When we are diagnosed with lung cancer, or any cancer for that matter, a lot of serious questions bombard our brains. Am I going to die? Why did this happen to me? Who will care for me? Will my insurance cover all of my new medical expenses? Can I continue working? Will my friends and family support me, or desert me? And so many more questions arise. But one question that may not occur to folks, especially those on the outside looking in, is what effect will this have on my care for and relationship with my pet(s).
Pets Are Part of the Family
Our dogs and cats, bunnies and birds, fall into that “take for granted” category in many respects. They join our families and live with us, often for many years. They become just a routine part of everyday life. But when major illness strikes, they are, indeed, impacted. We may be too ill to walk the dogs or clean the cat’s litter box. The smell of their food may make us queasy because of the ongoing side effects of harsh drug treatments we are receiving. Maybe, we are just sad and lethargic and pretty much oblivious to the world around us for a while, even though our pets continue to need love and attention.
On the other hand, at just the time we may find it difficult or even impossible to care for our beloved pet, they sometimes inherently understand what is happening and act in ways that are more than caring. They become little nurses and guardians. (https://newsinhealth.nih.gov/2018/02/power-pets)

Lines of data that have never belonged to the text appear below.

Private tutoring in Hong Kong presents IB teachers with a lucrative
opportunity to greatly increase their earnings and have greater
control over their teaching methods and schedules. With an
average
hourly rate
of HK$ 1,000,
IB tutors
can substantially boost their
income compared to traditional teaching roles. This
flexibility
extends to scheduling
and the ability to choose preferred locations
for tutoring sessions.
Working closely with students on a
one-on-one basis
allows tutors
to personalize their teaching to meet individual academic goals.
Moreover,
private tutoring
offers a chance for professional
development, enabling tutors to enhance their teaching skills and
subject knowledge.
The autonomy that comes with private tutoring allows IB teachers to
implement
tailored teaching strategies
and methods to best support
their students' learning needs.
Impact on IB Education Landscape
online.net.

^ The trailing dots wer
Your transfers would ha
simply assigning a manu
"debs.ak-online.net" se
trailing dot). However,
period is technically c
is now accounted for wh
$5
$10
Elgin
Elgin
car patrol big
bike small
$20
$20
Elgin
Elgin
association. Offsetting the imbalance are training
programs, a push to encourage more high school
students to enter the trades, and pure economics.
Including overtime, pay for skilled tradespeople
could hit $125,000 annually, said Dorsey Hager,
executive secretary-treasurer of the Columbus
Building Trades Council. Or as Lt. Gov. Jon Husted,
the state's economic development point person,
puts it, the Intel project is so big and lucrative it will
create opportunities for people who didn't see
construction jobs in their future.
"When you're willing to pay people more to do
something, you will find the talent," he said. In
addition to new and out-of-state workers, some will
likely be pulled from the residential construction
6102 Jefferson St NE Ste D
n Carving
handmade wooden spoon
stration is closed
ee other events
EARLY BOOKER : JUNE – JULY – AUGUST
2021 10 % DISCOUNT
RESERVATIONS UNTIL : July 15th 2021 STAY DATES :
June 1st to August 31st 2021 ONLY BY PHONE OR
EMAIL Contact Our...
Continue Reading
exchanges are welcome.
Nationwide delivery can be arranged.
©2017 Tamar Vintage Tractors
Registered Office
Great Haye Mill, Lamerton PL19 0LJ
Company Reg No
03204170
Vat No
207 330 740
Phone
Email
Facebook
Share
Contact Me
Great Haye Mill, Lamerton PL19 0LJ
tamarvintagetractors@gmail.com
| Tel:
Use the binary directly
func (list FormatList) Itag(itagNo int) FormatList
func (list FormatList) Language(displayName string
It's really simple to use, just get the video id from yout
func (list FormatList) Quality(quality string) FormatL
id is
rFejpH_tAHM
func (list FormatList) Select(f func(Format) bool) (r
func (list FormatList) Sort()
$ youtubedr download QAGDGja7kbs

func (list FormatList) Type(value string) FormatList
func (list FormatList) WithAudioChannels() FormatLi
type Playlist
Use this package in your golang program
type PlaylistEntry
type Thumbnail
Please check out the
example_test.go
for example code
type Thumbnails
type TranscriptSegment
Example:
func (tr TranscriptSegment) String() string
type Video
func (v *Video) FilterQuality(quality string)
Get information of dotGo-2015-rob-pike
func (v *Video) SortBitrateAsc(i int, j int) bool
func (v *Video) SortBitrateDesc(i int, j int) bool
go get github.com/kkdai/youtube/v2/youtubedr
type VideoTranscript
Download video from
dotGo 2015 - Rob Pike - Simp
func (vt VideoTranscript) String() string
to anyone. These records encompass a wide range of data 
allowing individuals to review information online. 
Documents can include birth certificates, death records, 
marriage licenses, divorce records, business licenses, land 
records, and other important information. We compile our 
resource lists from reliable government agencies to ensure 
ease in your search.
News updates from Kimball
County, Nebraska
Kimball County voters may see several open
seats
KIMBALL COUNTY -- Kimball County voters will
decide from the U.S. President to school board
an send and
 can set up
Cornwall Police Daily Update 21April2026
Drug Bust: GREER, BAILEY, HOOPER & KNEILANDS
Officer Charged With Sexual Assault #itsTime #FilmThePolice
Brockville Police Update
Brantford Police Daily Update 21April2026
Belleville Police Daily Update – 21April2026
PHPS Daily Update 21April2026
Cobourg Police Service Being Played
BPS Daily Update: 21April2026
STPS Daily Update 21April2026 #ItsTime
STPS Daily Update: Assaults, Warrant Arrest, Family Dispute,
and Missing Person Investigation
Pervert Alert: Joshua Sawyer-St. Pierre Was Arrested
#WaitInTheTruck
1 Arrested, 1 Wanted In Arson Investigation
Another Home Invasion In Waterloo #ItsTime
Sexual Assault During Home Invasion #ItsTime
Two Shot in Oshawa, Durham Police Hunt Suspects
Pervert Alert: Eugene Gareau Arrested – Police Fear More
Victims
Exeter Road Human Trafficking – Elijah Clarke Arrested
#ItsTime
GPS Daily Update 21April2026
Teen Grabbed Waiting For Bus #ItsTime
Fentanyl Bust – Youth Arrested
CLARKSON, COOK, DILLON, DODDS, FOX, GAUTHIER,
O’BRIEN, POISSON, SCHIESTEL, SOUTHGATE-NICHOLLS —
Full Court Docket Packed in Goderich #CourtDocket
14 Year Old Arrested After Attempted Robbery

My Pets Help Me & We Help Others Together
Some years back, my Golden Retriever, Aspen, and I were weekly volunteers in a large medical center’s “Top Dog” program. They understood the value of pet therapy and built it into their recreational therapy department. Each Saturday, I would tie a pink bandana around her neck, attach her picture badge to her collar, and head off to see very ill patients and their families who were visiting. Aspen didn’t only cheer people up through her visits, she allowed patients to physically use their arms and hands to pet her. She allowed them to smile and relieve physical and emotional stress. Aspen was not only a goodwill ambassador, she was a nursing assistant.
More recently, my American Cocker Spaniel, Bella, always curled up on top of the comforter on my bed before settling into a comfortable sleep each night. After I was diagnosed with lung cancer and began my first series of chemotherapy treatments, something changed. Was it something she sensed through smell, or through a slight change in my behavior or breathing patterns? In any event, during that series of chemotherapy treatments, and only during that 5-month period, Bella would wait until I got into bed and turned the light off to ever-so-gently walk up to the top of the comforter and ease her way under the covers to snuggle up tight against me to sleep for the night. It was as though she was doing what only a beloved pet could do in this way. It was a perfect form of emotional and even spiritual sustenance for my ailing body and soul at just the time I needed it most.
When I completed the chemotherapy treatments and some of the physical side effects that had troubled me during the period went away, Bella returned to her previous habit of sleeping on top of the comforter. She remained my faithful companion until her death from complications of pancreatic cancer surgery in 2014. Our pets most definitely play an important role in our journeys through cancer and the challenges it brings. What part has your pet played in your cancer story?